* [Aim of the task] Who formulated the radial basis function network, and in what year, according to the page on RBF networks below?

* [Page extract]
Radial Basis Function Network

Introduction

Radial Basis Function network was formulated by Broomhead and Lowe in 1988. Since Radial basis functions (RBFs) have only one hidden layer, the convergence of optimization objective is much faster, and despite having one hidden layer RBFs are proven to be universal approximators.

RBF networks have many applications like function approximation, interpolation, classification and time series prediction. All these applications serve various industrial interests like stock price prediction, anomaly detection in data, fraud detection in financial transaction etc.

This article provides a detailed introduction to Radial Basis Function Networks along with its mathematical and algorithmic development, then a comparison between RBF and MLP (multi-layer perceptron) is presented. In the last section, RBF netowrk is trained to predict the coustomer’s response to subscription for term deposit.

* [Information provided]
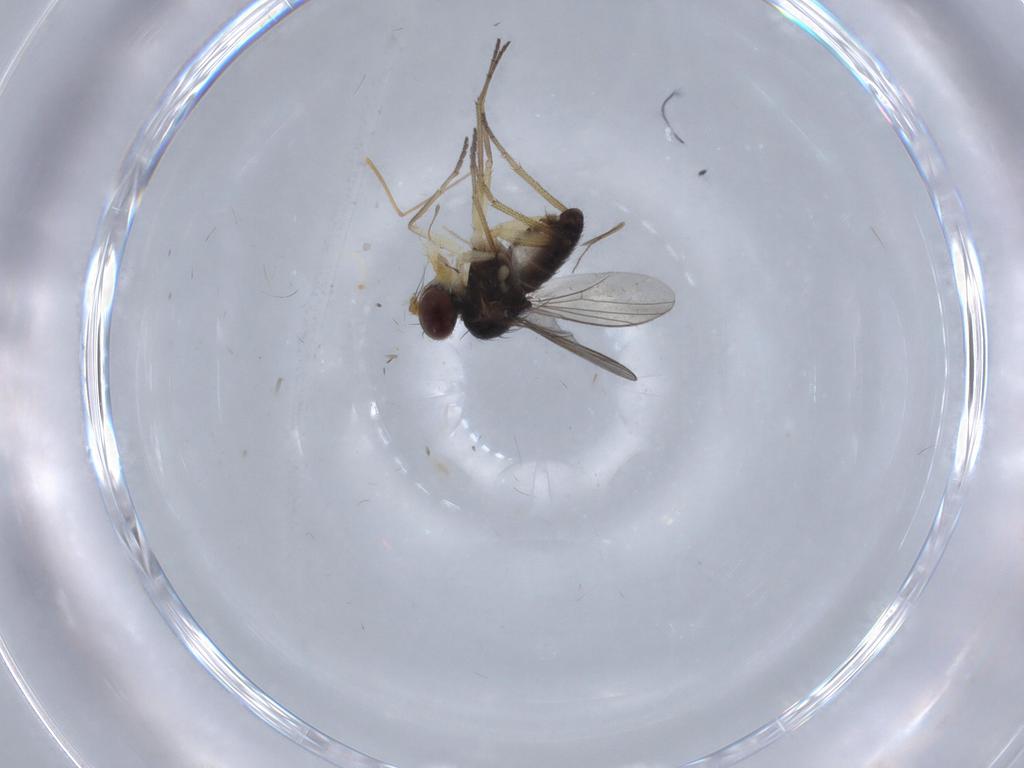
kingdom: Animalia
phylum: Arthropoda
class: Insecta
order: Diptera
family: Dolichopodidae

* [Task answer] Broomhead and Lowe formulated it in 1988.